→ Assignment:
Transcribe only part of the material below: the lines from the one containing "left knee: (189, 195)" through the one containing "left ankle: (308, 424)", inclusive, exactly as written.

════

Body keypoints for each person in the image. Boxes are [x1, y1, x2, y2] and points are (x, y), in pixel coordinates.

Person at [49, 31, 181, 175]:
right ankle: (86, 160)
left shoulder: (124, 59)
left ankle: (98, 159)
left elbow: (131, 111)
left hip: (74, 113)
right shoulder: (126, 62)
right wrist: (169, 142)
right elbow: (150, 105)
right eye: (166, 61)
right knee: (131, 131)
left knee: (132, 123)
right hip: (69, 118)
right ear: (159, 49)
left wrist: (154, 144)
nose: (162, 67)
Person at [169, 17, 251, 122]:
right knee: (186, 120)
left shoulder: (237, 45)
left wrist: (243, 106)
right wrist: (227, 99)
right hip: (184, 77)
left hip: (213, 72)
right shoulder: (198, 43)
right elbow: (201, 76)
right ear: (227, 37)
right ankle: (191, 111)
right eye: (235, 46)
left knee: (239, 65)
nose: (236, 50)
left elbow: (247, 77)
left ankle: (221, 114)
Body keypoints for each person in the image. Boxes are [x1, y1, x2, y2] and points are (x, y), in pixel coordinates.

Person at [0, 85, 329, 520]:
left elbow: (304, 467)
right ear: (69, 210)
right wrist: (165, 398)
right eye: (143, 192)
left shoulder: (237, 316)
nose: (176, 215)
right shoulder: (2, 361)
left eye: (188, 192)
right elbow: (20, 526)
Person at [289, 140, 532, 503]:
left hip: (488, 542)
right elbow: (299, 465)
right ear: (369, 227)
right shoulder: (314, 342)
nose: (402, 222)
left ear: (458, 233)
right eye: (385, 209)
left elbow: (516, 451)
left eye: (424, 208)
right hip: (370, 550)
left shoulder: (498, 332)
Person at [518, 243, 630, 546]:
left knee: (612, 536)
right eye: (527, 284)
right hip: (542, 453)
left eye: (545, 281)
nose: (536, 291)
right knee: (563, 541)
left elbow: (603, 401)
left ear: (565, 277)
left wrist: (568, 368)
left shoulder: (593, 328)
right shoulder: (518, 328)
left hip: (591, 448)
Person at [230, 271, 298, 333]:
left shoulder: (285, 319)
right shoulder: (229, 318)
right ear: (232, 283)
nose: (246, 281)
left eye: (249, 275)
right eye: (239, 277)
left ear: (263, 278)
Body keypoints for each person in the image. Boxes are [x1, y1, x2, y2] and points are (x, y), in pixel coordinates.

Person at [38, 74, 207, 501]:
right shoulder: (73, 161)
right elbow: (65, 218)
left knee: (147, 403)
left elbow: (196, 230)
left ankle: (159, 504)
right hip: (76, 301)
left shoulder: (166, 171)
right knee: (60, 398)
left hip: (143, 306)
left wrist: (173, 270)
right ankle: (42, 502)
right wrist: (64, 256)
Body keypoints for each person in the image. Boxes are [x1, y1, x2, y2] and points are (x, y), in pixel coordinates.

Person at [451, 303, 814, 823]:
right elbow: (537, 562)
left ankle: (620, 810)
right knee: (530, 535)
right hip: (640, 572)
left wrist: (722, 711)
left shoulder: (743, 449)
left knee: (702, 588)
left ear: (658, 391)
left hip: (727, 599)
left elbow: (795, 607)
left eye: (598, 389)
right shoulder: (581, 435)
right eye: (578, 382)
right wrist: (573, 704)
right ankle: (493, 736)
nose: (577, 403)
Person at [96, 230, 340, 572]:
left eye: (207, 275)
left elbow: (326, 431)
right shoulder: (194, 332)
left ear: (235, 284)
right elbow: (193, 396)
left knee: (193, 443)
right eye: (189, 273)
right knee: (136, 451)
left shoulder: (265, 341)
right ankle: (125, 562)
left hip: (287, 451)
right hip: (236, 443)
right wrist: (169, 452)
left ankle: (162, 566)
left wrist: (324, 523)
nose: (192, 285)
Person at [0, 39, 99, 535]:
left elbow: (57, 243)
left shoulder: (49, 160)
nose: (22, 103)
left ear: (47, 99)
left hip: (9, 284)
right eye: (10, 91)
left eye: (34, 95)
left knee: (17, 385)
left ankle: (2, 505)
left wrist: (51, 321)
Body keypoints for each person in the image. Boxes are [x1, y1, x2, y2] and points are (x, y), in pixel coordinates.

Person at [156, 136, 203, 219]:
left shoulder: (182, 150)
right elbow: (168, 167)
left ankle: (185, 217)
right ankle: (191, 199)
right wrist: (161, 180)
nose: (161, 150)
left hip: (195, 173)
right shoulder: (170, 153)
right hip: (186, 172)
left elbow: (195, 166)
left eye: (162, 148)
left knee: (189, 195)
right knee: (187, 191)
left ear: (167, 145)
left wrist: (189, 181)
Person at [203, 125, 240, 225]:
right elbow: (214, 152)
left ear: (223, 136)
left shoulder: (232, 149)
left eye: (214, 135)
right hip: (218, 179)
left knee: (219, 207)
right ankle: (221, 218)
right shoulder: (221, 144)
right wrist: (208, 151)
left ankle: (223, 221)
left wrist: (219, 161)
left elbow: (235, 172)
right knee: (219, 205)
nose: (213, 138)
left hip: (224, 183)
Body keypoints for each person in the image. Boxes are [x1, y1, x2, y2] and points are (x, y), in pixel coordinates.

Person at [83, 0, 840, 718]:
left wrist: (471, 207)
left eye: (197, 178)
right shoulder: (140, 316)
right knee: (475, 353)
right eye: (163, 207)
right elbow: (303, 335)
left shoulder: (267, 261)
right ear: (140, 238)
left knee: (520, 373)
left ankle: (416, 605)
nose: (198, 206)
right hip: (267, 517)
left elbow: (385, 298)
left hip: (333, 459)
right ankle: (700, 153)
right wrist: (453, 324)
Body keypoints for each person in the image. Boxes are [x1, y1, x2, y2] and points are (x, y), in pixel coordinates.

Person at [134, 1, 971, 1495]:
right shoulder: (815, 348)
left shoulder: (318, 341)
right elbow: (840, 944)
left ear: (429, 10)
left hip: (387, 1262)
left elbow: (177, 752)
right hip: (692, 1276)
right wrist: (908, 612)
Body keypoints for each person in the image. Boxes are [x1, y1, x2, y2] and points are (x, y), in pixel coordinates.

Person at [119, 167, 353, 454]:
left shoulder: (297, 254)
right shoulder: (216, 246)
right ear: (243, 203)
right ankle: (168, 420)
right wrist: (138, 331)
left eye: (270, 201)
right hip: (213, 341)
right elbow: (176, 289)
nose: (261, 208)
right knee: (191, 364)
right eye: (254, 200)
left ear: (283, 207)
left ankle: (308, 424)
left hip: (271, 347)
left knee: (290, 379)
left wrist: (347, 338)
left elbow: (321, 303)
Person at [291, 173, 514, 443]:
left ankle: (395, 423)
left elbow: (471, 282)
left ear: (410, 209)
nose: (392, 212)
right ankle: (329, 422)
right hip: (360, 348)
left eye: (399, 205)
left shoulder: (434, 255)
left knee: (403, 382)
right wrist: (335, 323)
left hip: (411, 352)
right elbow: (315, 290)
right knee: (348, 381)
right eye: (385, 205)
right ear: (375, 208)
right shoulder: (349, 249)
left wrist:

════

→ Expected answer:
left knee: (189, 195)
right knee: (187, 191)
left ear: (167, 145)
left wrist: (189, 181)
Person at [203, 125, 240, 225]:
right elbow: (214, 152)
left ear: (223, 136)
left shoulder: (232, 149)
left eye: (214, 135)
right hip: (218, 179)
left knee: (219, 207)
right ankle: (221, 218)
right shoulder: (221, 144)
right wrist: (208, 151)
left ankle: (223, 221)
left wrist: (219, 161)
left elbow: (235, 172)
right knee: (219, 205)
nose: (213, 138)
left hip: (224, 183)
Body keypoints for each person in the image. Boxes are [x1, y1, x2, y2] and points are (x, y), in pixel coordinates.

Person at [83, 0, 840, 718]:
left wrist: (471, 207)
left eye: (197, 178)
right shoulder: (140, 316)
right knee: (475, 353)
right eye: (163, 207)
right elbow: (303, 335)
left shoulder: (267, 261)
right ear: (140, 238)
left knee: (520, 373)
left ankle: (416, 605)
nose: (198, 206)
right hip: (267, 517)
left elbow: (385, 298)
left hip: (333, 459)
right ankle: (700, 153)
right wrist: (453, 324)
Body keypoints for each person in the image. Boxes are [x1, y1, x2, y2] and points are (x, y), in pixel coordinates.

Person at [134, 1, 971, 1495]:
right shoulder: (815, 348)
left shoulder: (318, 341)
right elbow: (840, 944)
left ear: (429, 10)
left hip: (387, 1262)
left elbow: (177, 752)
right hip: (692, 1276)
right wrist: (908, 612)
Body keypoints for each person in the image. Boxes are [x1, y1, x2, y2] and points are (x, y), in pixel coordinates.

Person at [119, 167, 353, 454]:
left shoulder: (297, 254)
right shoulder: (216, 246)
right ear: (243, 203)
right ankle: (168, 420)
right wrist: (138, 331)
left eye: (270, 201)
right hip: (213, 341)
right elbow: (176, 289)
nose: (261, 208)
right knee: (191, 364)
right eye: (254, 200)
left ear: (283, 207)
left ankle: (308, 424)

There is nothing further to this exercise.